## To do
Please answer this from the article below on Peterffy's trading plan: by how many milliseconds would trading venues randomly delay orders under his proposal?

==== Provided text

June 21, 2014 2:49 a.m. ET
Peterffy's Smart Plan for Flash Trades
One of high-frequency trading's fathers has offered the SEC a plan to keep HFTs from taking advantage of investors.
It is easy to lambast high-frequency trading as an automated pickpocketing machine that legally steals from investors. It is much harder to mitigate HFT's market impact without getting lost in the cobweb of complex regulations that govern the nation's exchanges and trading venues.Thomas Peterffy, one of the fathers of electronic trading, has recommended a simple solution to the Securities and Exchange Commission that, if enacted, would curtail many of the unfair advantages now enjoyed by high-frequency trading firms.The founder and chair of Interactive Brokers Group (ticker: IBKR) has proposed that all stock and options trading venues randomly delay orders by 10 to 200 milliseconds before releasing them for execution.
He says the delays would keep HFTs from jumping ahead of mutual funds and dealers, and changing prices, before slightly slower systems execute their orders. In theory, dealers could take the money otherwise spent on making certain that they run ultrafast computer systems and make better markets. The delays would keep markets fast and automated, which protects against fraud and manual order-handling errors.Peterffy says the random delay would still offer a slight advantage to speedy trading systems, but it would significantly impair HFT front-running. "For example, even if an HFT's systems were 10 milliseconds faster than a mutual fund trying to do the same trade, the HFT would only trade ahead of the mutual fund around 55% of the time, rather than 100% of the time as in the current market structure," Peterffy advised the SEC. His proposal included a chart explaining the percentage of time that an HFT firm will trade ahead of a mutual fund if both orders are randomly delayed according to his proposal.For years, Peterffy has been concerned that high-frequency trading was weakening the markets, and interfering with the ability of dealers, like his Timber Hill unit, to make markets in thousands of stocks and options contracts.

========
==== Extracted material

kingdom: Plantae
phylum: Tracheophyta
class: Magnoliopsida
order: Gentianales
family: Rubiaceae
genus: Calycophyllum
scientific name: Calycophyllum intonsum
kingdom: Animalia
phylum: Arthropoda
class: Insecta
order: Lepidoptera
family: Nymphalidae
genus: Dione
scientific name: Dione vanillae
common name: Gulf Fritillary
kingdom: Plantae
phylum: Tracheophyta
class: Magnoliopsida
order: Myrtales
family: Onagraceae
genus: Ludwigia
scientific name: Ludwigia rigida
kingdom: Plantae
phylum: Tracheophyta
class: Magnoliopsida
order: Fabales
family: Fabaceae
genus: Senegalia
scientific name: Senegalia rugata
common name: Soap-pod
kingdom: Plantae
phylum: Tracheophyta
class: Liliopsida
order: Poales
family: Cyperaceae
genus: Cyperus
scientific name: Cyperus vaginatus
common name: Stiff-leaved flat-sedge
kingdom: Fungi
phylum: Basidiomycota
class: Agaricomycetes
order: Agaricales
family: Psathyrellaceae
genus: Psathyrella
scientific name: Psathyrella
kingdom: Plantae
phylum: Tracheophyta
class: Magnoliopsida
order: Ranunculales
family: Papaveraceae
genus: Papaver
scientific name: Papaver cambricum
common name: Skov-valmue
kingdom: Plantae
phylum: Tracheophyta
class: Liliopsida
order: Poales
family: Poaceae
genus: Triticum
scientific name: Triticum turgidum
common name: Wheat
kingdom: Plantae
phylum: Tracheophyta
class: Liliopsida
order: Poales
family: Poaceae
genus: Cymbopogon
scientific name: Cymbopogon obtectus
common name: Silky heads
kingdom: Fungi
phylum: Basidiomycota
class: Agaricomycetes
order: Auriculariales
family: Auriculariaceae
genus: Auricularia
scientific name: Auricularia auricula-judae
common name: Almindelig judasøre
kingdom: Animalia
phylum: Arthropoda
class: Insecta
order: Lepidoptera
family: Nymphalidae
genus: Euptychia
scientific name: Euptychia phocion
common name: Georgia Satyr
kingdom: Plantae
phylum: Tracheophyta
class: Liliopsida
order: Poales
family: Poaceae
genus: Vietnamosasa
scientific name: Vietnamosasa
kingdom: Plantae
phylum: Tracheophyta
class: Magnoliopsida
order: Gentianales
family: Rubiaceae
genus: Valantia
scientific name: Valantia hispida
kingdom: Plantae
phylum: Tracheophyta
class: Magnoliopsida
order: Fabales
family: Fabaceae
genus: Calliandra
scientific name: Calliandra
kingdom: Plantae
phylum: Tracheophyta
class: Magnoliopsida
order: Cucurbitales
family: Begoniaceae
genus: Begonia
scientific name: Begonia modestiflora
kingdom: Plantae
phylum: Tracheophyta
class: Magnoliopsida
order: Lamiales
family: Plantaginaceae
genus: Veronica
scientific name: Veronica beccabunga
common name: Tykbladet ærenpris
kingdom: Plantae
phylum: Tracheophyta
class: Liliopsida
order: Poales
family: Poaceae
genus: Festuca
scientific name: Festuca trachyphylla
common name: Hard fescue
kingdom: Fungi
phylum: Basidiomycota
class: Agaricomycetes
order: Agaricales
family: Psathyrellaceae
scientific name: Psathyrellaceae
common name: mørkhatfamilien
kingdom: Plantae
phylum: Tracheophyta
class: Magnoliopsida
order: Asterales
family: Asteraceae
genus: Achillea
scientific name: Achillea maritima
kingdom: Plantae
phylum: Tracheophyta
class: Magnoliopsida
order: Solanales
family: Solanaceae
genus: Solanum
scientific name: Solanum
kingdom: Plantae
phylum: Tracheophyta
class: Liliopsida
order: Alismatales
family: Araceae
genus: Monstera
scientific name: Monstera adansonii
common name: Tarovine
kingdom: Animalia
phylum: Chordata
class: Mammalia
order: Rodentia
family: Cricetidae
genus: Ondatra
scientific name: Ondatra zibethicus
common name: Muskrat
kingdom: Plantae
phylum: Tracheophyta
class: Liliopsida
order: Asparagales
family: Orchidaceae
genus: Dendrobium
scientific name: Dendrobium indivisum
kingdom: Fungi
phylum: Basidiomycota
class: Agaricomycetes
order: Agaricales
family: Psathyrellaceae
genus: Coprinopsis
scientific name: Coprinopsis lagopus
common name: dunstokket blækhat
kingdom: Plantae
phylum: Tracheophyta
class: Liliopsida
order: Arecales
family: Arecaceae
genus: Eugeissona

========

## Written reply
10 to 200 milliseconds